Meskipun sulit melihat seorang anak melakukan kesalahan, orang tua yang cerdas mengubah kesalahan menjadi kesempatan belajar. Kesalahan dan konsekuensi wajar yang diakibatkannya, dapat menjadi guru terbesar dalam kehidupan.

Entah seorang anak lupa mengemas botol airnya, atau dia menunggu hingga menit terakhir untuk mengerjakan proyek pameran sainsnya, orang tua yang cerdas tidak akan memberikan jaminan kepada anak-anak mereka. Sebaliknya, mereka membantu anak-anak mereka belajar bagaimana menjadi lebih baik di masa depan.

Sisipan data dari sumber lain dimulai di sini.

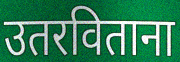
उतरविताना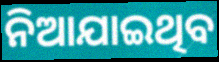
ନିଆଯାଇଥିବ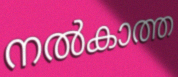
നൽകാത്ത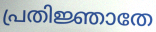
പ്രതിജ്ഞാതേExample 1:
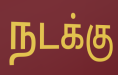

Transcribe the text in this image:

நடக்கு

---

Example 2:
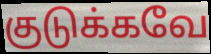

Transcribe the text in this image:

குடுக்கவே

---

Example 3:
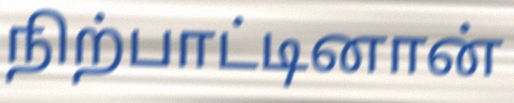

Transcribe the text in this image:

நிற்பாட்டினான்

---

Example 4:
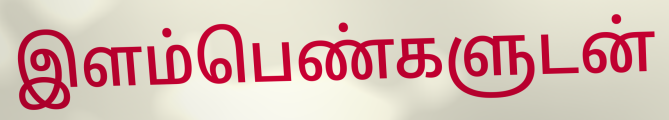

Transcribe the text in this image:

இளம்பெண்களுடன்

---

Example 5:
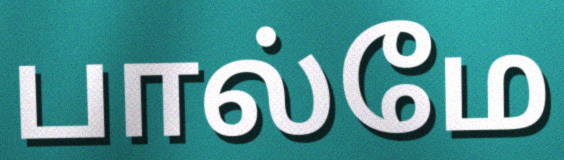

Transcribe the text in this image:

பால்மே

Entah anak-anak mereka lupa mengerjakan tugas atau kesulitan dengan nilai mereka, orang tua yang cerdas melibatkan anak-anak dalam pemecahan masalah. Mereka mengajukan pertanyaan seperti, "Apa yang bisa membantu Anda menjadi lebih bertanggung jawab?" dan mereka mengembangkan rencana bersama.

Hal ini tidak berarti bahwa mereka tidak memberikan konsekuensi – mereka tentu saja memberikan konsekuensi. Namun kedisiplinan mereka terfokus pada pengajaran agar mereka berbuat lebih baik di lain waktu, daripada mempermalukan mereka karena gagal mencapai tujuan mereka.

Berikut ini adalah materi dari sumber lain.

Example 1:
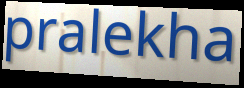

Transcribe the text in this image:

pralekha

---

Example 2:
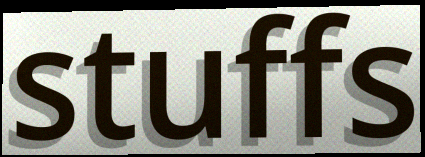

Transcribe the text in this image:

stuffs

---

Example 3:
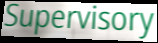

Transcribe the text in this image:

Supervisory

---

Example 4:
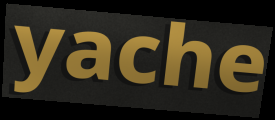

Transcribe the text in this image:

yache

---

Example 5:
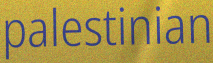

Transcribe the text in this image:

palestinian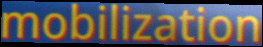
mobilization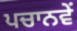
ਪਚਾਨਵੇਂ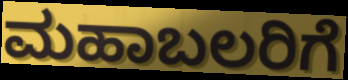
ಮಹಾಬಲರಿಗೆ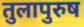
तुलापुरुष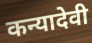
कन्यादेवीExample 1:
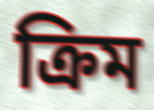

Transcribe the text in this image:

ক্রিম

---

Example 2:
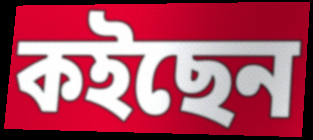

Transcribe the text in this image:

কইছেন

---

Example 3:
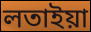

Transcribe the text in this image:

লতাইয়া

Orang tua yang cerdas memberi anak mereka kesempatan untuk melatih keterampilan mereka dengan membiarkan mereka merasa tidak nyaman. Hal ini tidak berarti mereka memaparkan anak-anak mereka pada keadaan yang sulit hanya untuk menguatkan mereka, tapi itu berarti mereka membiarkan anak-anak mereka merasa bosan, kecewa, dan frustrasi kadang-kadang.

 

Dan bukannya membantu mereka “tidak merasa takut,” mereka mendorong anak-anak mereka untuk “menjadi berani.” Anak-anak mereka semakin percaya diri akan kemampuan mereka untuk menoleransi rasa tidak nyaman dan mereka belajar bahwa mereka dapat melakukan hal-hal yang tidak ingin mereka lakukan.